Botnet turns Jenkins into game weapon — Arabian Post

A new botnet campaign is turning poorly secured Jenkins servers into attack nodes aimed at online game infrastructure, including Valve Source Engine servers used for titles such as Counter-Strike and Team Fortress 2. The activity shows how a single exposed continuous integration system can be repurposed to generate UDP, TCP and application-layer floods against multiplayer platforms.

Cybersecurity researchers observed the activity on March 18, 2026, after a threat actor gained access to a Jenkins honeypot configured with weak credentials. The attacker abused Jenkins’ scriptText function, which can execute Groovy scripts, to run commands on the compromised host. Jenkins documentation states that its Groovy script console can run arbitrary scripts within the controller runtime or on agents, making administrative access highly sensitive when exposed to the internet.

The malware chain contains separate execution paths for Windows and Linux systems.

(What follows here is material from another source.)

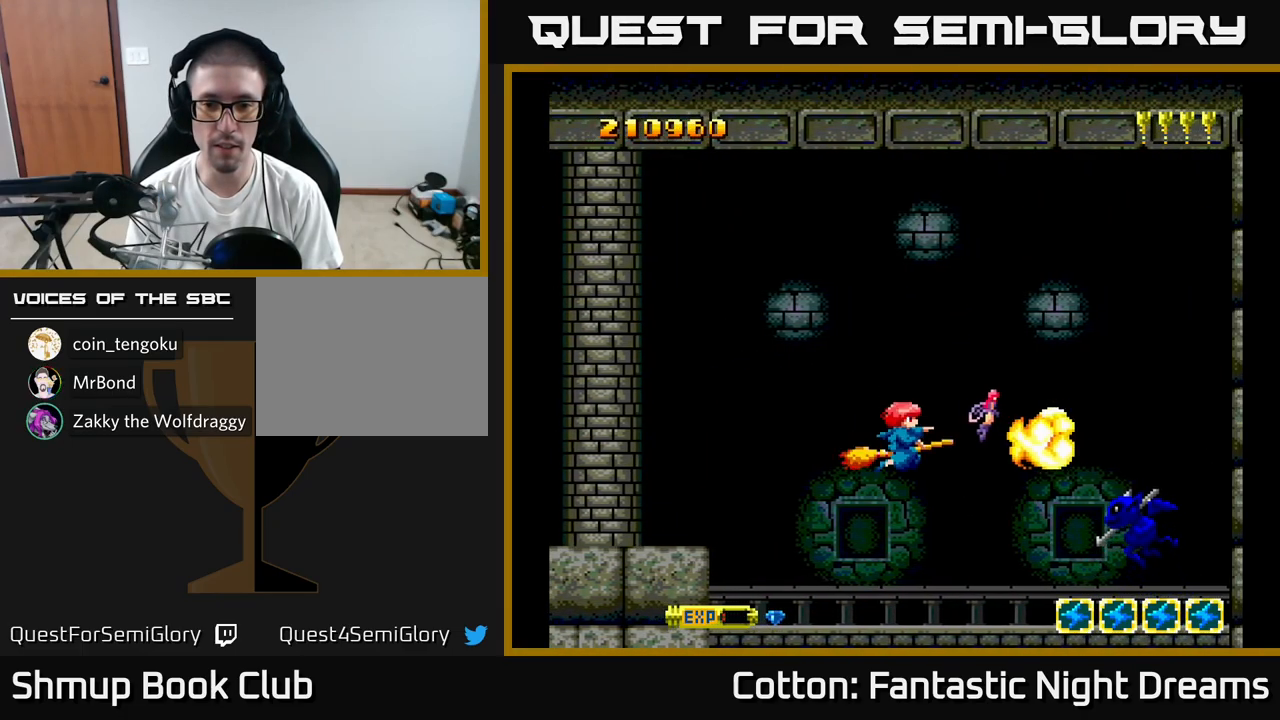
{"buttons": ["Y", "DPAD_DOWN"], "right_stick": "center", "events": [[17, "Y", "down"], [100, "DPAD_RIGHT", "down"], [167, "DPAD_DOWN", "up"], [217, "DPAD_UP", "down"], [234, "DPAD_RIGHT", "up"], [450, "DPAD_UP", "up"], [500, "DPAD_DOWN", "down"]]}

On Windows, the script downloaded a payload from 103.177.110.202, saved it in the Windows Temp directory, renamed it to appear less suspicious, removed download restrictions and opened TCP port 5444 for command-and-control traffic. On Linux, it used a Bash one-liner to fetch a 64-bit binary into /tmp and execute it.

Once installed, the Linux payload attempted to remain active by setting Jenkins-related environment variables to “dontKillMe”, a technique designed to prevent Jenkins from terminating long-running jobs. It then deleted its original executable, renamed itself to resemble legitimate Linux kernel worker processes such as “ksoftirqd/0” or “kworker”, ran in the background, redirected output to /dev/null and ignored termination signals.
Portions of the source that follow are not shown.